ISCA Archive Interspeech 2022
ISCA Archive Interspeech 2022

Generalized Keyword Spotting using ASR embeddings

Kirandevraj R, Vinod Kumar Kurmi, Vinay Namboodiri, C V Jawahar

Keyword Spotting (KWS) detects a set of pre-defined spoken keywords. Building a KWS system for an arbitrary set requires massive training datasets. We propose to use the text transcripts from an Automatic Speech Recognition (ASR) system alongside triplets for KWS training. The intermediate representation from the ASR system trained on a speech corpus is used as acoustic word embeddings for keywords.
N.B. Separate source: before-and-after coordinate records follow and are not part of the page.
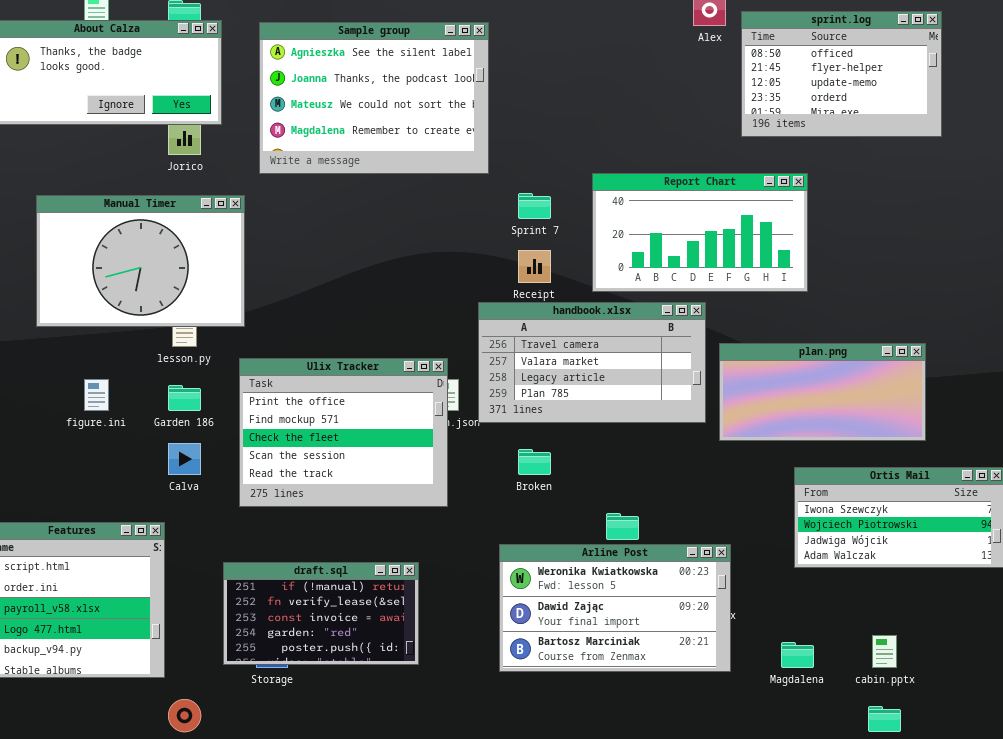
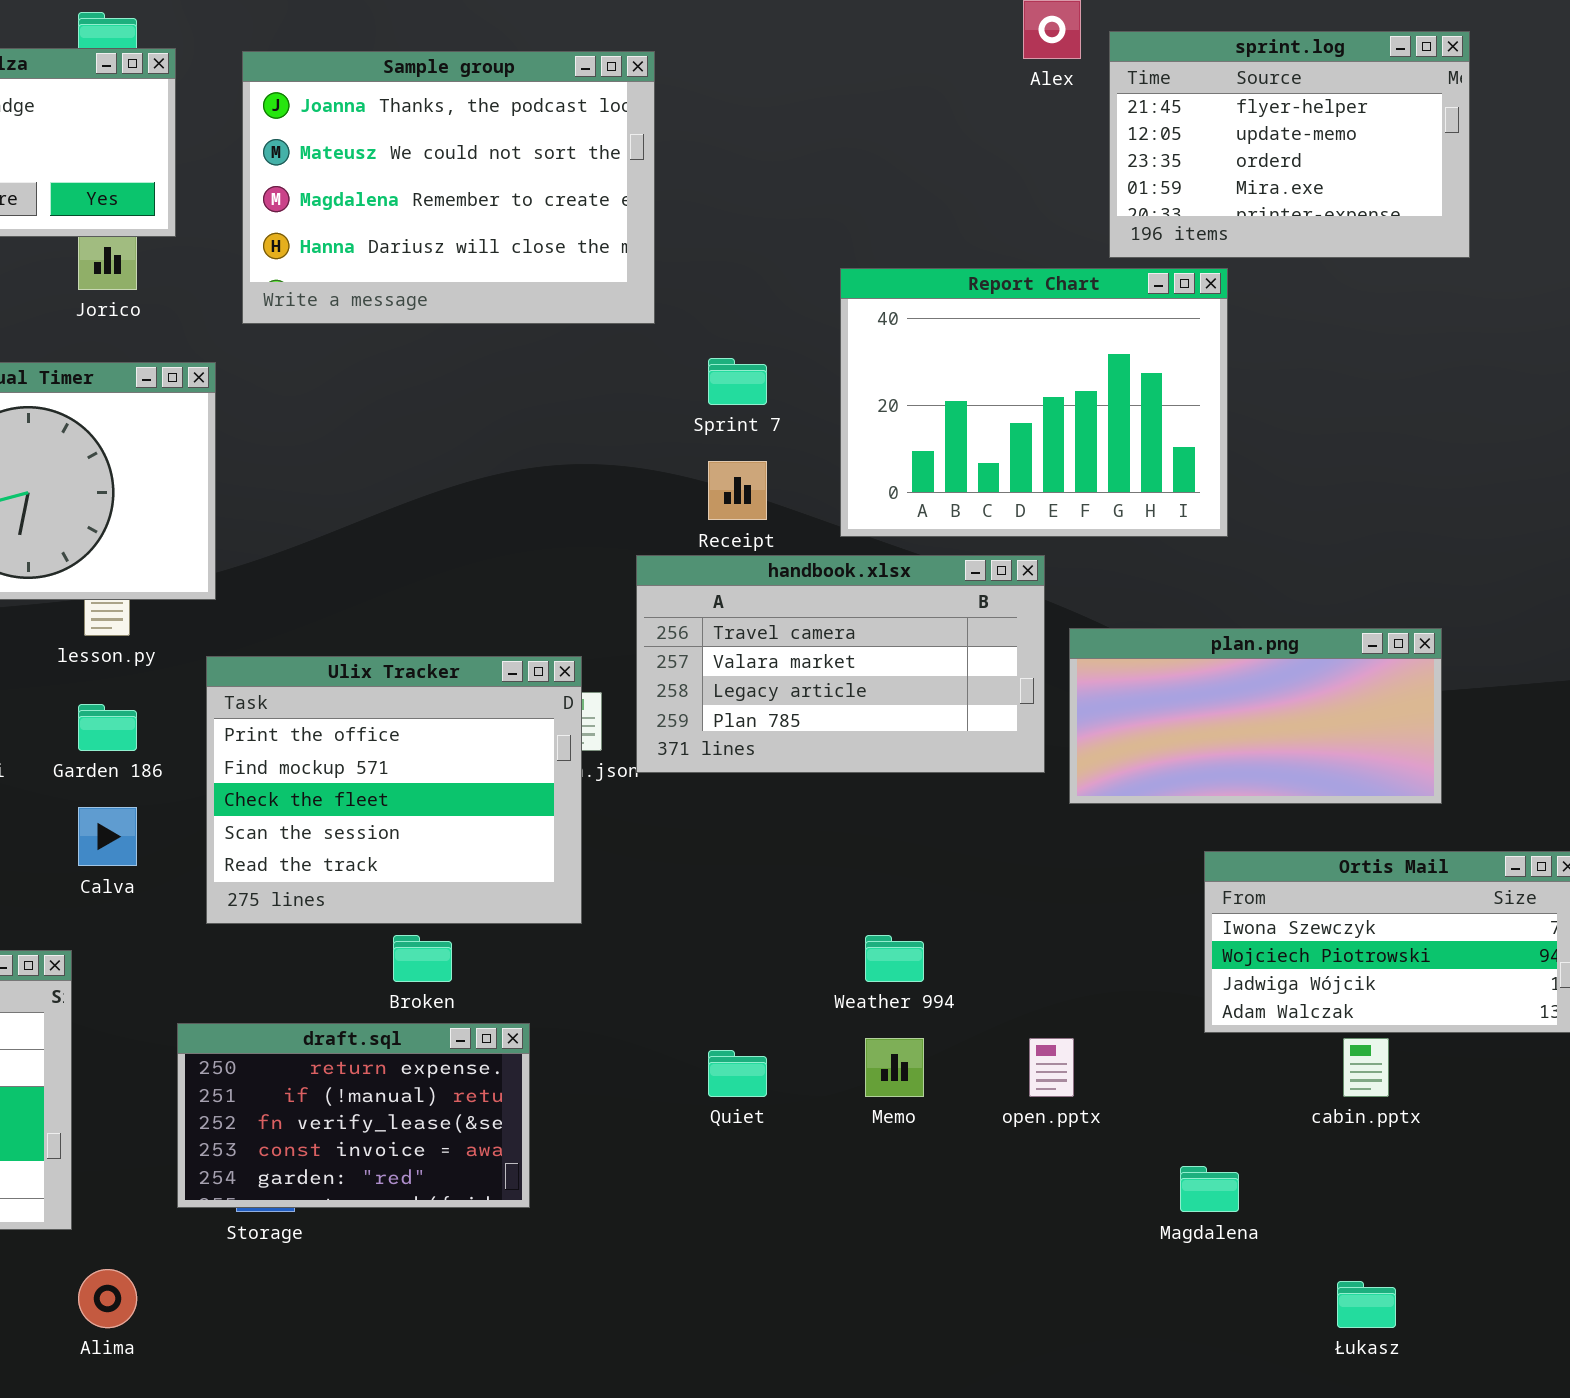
sprint.log: [741,11,942,137] -> [1109,31,1470,258], scrolled down 1 row
Sample group: [259,22,489,174] -> [242,51,655,324], scrolled down 1 row
Report Chart: [592,173,808,292] -> [840,268,1228,537], resized
Broken: [518,449,551,475] -> [393,935,452,982], moved
Arline Post: [499,544,731,672] -> none, closed
draft.sql: [223,562,419,665] -> [177,1023,530,1208], scrolled up 1 row
cabin.pptx: [872,635,897,668] -> [1343,1038,1389,1097], moved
Triplet loss is added to the Connectionist Temporal Classification (CTC) loss in the ASR while training. This method achieves an Average Precision (AP) of 0.843 over 344 words unseen by the model trained on the TIMIT dataset. In contrast, the Multi-View recurrent method that learns jointly on the text and acoustic embeddings achieves only 0.218 for out-of-vocabulary words. This method is also applied to low-resource languages such as Tamil by converting Tamil characters to English using transliteration. This is a very challenging novel task for which we provide a dataset of transcripts for the keywords. Despite our model not generalizing well, we achieve a benchmark AP of 0.321 on over 38 words unseen by the model on the MSWC Tamil keyword set. The model also produces an accuracy of 96.2% for classification tasks on the Google Speech Commands dataset.